- Exercise prompt:
From the listing below, output only the lines starting at the line that has "407 244 93750" and ending at the line that has "766 623 10352", exactly as they appear, ends included.

- Supplied records:
>>>
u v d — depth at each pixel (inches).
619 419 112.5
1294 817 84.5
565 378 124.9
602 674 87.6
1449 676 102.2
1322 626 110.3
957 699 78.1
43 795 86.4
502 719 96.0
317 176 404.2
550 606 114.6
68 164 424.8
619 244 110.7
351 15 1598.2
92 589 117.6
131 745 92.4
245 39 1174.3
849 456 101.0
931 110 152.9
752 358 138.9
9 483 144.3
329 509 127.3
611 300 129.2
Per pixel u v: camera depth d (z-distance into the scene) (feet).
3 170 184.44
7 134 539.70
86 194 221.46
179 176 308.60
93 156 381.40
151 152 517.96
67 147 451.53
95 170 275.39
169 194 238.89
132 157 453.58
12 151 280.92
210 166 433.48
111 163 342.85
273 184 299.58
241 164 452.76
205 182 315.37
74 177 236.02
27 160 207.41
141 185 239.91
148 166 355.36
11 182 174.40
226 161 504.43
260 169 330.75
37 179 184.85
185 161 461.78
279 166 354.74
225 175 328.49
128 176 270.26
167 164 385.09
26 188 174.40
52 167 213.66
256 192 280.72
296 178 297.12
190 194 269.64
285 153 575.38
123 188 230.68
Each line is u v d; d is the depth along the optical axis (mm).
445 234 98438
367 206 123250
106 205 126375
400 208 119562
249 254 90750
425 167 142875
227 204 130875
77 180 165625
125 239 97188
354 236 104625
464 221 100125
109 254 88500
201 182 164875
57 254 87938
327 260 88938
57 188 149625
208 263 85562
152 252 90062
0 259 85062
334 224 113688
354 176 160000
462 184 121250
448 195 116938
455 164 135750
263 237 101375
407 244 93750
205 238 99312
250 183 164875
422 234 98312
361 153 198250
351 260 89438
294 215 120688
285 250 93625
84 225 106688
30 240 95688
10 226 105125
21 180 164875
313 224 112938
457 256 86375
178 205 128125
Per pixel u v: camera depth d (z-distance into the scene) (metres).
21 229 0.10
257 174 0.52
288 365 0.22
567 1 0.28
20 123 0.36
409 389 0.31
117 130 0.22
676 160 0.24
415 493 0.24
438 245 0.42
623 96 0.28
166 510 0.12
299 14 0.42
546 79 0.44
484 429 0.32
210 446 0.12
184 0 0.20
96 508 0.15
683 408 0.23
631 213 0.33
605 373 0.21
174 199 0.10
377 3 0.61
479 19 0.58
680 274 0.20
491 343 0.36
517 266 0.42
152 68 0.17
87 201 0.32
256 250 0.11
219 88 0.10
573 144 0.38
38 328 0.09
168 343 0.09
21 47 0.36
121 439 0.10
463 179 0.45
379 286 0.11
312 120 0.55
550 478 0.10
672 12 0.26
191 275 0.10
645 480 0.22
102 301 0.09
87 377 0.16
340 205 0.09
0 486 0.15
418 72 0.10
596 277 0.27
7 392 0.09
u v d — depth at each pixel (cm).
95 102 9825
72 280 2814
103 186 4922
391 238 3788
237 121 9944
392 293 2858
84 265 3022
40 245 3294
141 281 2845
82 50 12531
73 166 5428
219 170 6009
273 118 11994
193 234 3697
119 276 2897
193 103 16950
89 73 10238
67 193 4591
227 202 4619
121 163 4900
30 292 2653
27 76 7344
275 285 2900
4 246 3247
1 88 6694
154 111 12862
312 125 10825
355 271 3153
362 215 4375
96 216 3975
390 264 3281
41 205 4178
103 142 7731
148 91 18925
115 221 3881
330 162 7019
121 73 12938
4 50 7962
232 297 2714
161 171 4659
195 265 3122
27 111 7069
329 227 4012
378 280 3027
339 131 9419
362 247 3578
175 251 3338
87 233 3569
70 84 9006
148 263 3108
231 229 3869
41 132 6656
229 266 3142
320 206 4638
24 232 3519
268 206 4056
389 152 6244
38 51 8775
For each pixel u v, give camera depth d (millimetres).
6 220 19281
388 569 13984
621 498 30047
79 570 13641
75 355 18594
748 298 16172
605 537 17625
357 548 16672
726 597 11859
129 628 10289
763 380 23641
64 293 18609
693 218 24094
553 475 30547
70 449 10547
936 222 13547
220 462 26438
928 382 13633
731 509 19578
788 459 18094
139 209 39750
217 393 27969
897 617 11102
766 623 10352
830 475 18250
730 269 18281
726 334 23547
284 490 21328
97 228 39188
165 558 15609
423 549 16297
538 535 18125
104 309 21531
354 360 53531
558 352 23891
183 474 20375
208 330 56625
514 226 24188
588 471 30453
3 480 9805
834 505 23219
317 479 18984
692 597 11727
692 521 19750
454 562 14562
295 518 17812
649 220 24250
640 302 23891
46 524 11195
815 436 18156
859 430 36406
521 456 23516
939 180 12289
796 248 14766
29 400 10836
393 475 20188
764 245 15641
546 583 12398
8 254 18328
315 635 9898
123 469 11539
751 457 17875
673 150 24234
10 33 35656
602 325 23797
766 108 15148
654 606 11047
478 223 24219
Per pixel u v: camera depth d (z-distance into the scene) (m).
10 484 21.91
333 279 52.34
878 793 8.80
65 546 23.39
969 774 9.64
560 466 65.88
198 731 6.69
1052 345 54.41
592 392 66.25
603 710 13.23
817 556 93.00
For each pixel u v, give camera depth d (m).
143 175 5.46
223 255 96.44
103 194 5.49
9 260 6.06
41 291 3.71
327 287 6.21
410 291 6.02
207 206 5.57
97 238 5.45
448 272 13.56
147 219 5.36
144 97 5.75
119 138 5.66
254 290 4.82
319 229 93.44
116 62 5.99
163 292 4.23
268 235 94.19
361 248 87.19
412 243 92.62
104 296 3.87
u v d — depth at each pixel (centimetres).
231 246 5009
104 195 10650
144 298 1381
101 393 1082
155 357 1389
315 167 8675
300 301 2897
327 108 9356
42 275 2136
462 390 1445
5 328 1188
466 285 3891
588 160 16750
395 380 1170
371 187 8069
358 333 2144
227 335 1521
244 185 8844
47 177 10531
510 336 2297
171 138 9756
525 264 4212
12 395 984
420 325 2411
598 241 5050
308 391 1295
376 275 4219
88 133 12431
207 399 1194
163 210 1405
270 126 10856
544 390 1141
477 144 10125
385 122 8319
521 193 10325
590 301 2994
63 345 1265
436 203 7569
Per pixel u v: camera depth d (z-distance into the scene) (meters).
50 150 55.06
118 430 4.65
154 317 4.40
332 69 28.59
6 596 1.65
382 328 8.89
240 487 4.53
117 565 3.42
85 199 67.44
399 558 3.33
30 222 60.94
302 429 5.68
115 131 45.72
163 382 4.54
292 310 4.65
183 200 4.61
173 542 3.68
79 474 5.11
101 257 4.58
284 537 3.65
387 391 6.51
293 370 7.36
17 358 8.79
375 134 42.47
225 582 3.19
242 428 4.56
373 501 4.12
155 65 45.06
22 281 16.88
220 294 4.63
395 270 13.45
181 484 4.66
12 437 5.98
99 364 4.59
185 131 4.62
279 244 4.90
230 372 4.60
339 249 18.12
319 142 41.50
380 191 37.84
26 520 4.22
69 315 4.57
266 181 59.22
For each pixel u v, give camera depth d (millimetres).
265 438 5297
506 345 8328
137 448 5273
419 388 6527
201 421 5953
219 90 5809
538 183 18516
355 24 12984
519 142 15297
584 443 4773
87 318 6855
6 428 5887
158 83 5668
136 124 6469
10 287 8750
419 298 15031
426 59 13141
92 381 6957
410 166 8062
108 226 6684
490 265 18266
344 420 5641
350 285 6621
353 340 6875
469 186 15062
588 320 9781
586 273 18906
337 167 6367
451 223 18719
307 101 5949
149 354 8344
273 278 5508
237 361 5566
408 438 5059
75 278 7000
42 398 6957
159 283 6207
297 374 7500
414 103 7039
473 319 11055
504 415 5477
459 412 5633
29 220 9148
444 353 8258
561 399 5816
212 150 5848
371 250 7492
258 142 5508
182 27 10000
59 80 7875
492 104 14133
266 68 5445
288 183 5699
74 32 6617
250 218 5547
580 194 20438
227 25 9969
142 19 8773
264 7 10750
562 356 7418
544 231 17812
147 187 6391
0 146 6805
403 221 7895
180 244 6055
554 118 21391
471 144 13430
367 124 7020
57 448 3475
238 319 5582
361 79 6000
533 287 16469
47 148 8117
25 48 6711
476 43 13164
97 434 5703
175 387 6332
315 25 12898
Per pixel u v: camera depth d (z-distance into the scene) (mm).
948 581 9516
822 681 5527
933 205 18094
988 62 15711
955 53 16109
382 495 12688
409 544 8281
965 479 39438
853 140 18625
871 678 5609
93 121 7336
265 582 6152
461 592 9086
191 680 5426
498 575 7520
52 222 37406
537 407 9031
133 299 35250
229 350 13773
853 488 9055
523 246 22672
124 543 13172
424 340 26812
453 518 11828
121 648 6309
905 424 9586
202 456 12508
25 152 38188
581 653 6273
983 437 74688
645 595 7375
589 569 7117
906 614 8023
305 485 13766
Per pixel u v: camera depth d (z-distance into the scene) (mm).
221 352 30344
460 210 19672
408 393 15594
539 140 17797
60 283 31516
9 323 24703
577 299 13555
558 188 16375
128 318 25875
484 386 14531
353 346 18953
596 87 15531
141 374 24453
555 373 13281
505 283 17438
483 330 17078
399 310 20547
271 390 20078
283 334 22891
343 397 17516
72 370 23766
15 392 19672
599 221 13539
<<<
- Exercise response:
407 244 93750
205 238 99312
250 183 164875
422 234 98312
361 153 198250
351 260 89438
294 215 120688
285 250 93625
84 225 106688
30 240 95688
10 226 105125
21 180 164875
313 224 112938
457 256 86375
178 205 128125
Per pixel u v: camera depth d (z-distance into the scene) (metres).
21 229 0.10
257 174 0.52
288 365 0.22
567 1 0.28
20 123 0.36
409 389 0.31
117 130 0.22
676 160 0.24
415 493 0.24
438 245 0.42
623 96 0.28
166 510 0.12
299 14 0.42
546 79 0.44
484 429 0.32
210 446 0.12
184 0 0.20
96 508 0.15
683 408 0.23
631 213 0.33
605 373 0.21
174 199 0.10
377 3 0.61
479 19 0.58
680 274 0.20
491 343 0.36
517 266 0.42
152 68 0.17
87 201 0.32
256 250 0.11
219 88 0.10
573 144 0.38
38 328 0.09
168 343 0.09
21 47 0.36
121 439 0.10
463 179 0.45
379 286 0.11
312 120 0.55
550 478 0.10
672 12 0.26
191 275 0.10
645 480 0.22
102 301 0.09
87 377 0.16
340 205 0.09
0 486 0.15
418 72 0.10
596 277 0.27
7 392 0.09
u v d — depth at each pixel (cm).
95 102 9825
72 280 2814
103 186 4922
391 238 3788
237 121 9944
392 293 2858
84 265 3022
40 245 3294
141 281 2845
82 50 12531
73 166 5428
219 170 6009
273 118 11994
193 234 3697
119 276 2897
193 103 16950
89 73 10238
67 193 4591
227 202 4619
121 163 4900
30 292 2653
27 76 7344
275 285 2900
4 246 3247
1 88 6694
154 111 12862
312 125 10825
355 271 3153
362 215 4375
96 216 3975
390 264 3281
41 205 4178
103 142 7731
148 91 18925
115 221 3881
330 162 7019
121 73 12938
4 50 7962
232 297 2714
161 171 4659
195 265 3122
27 111 7069
329 227 4012
378 280 3027
339 131 9419
362 247 3578
175 251 3338
87 233 3569
70 84 9006
148 263 3108
231 229 3869
41 132 6656
229 266 3142
320 206 4638
24 232 3519
268 206 4056
389 152 6244
38 51 8775
For each pixel u v, give camera depth d (millimetres).
6 220 19281
388 569 13984
621 498 30047
79 570 13641
75 355 18594
748 298 16172
605 537 17625
357 548 16672
726 597 11859
129 628 10289
763 380 23641
64 293 18609
693 218 24094
553 475 30547
70 449 10547
936 222 13547
220 462 26438
928 382 13633
731 509 19578
788 459 18094
139 209 39750
217 393 27969
897 617 11102
766 623 10352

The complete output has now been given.